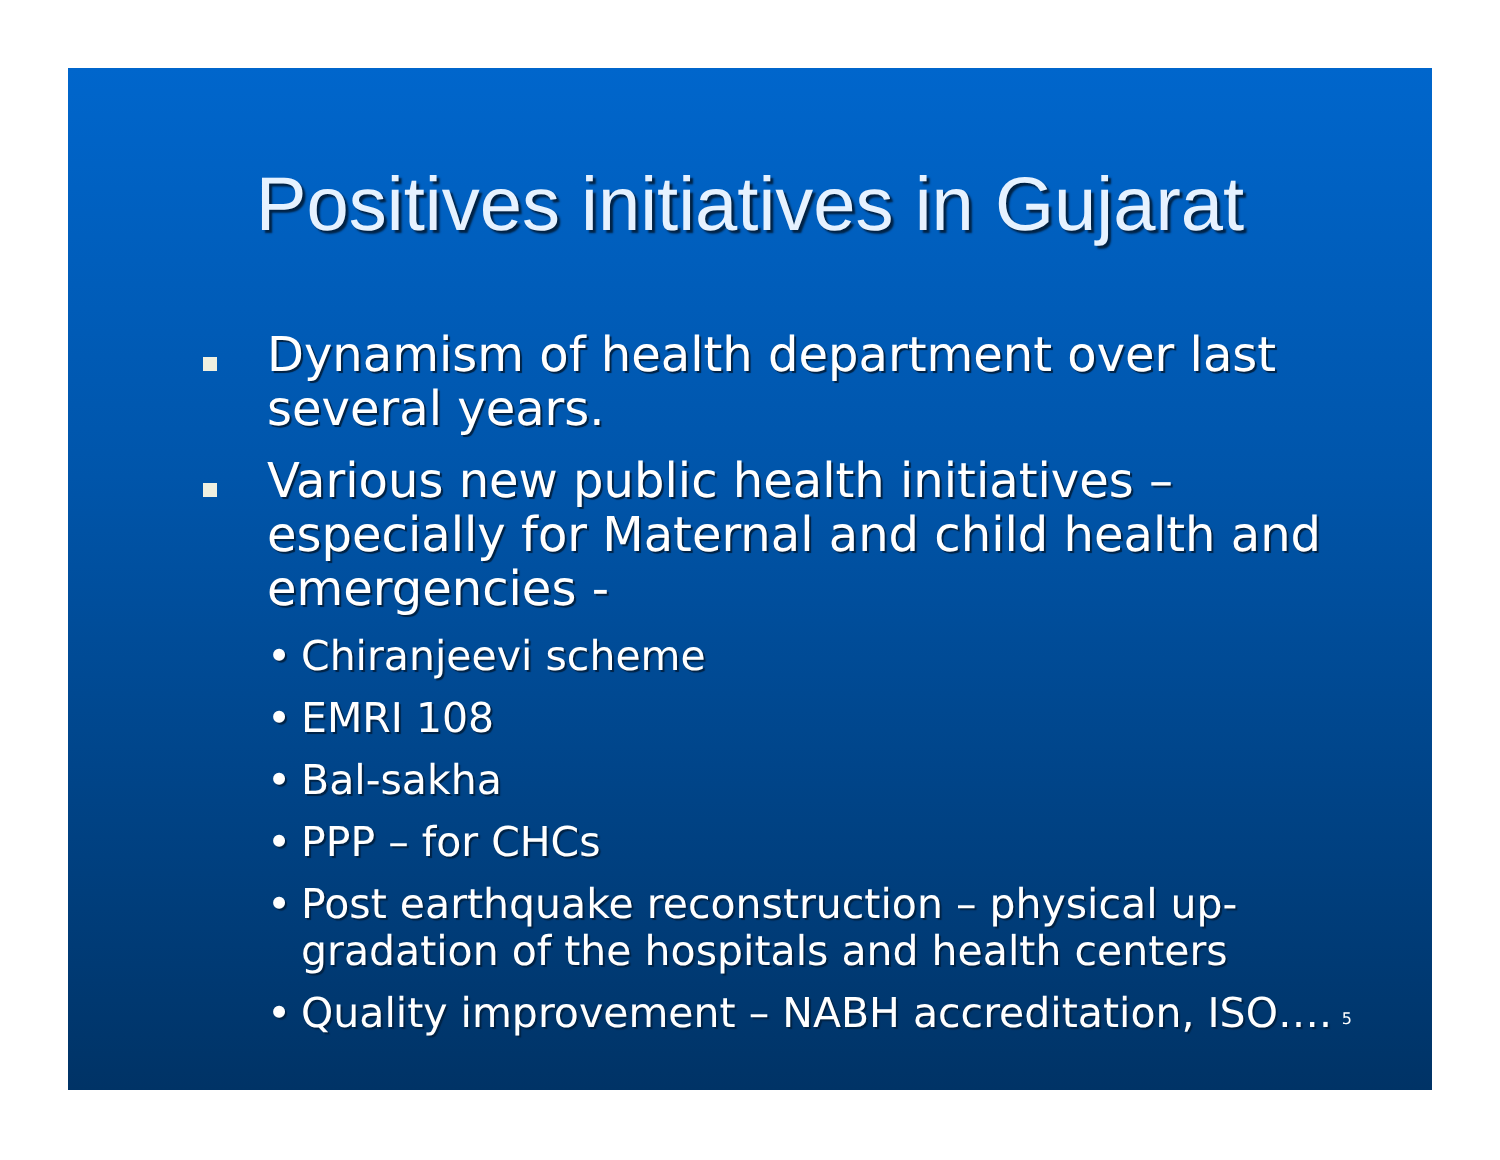Positives initiatives in Gujarat
Dynamism of health department over last several years.
Various new public health initiatives – especially for Maternal and child health and emergencies -
• Chiranjeevi scheme
• EMRI 108
• Bal-sakha
• PPP – for CHCs
• Post earthquake reconstruction – physical up-gradation of the hospitals and health centers
• Quality improvement – NABH accreditation, ISO….
5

• [Goal of the exercise]:
Everything from the line with "Various new public" to the last line of the data is what to return, word for word; leave out the rest.

• [Solved exercise]:
Various new public health initiatives – especially for Maternal and child health and emergencies -
• Chiranjeevi scheme
• EMRI 108
• Bal-sakha
• PPP – for CHCs
• Post earthquake reconstruction – physical up-gradation of the hospitals and health centers
• Quality improvement – NABH accreditation, ISO….
5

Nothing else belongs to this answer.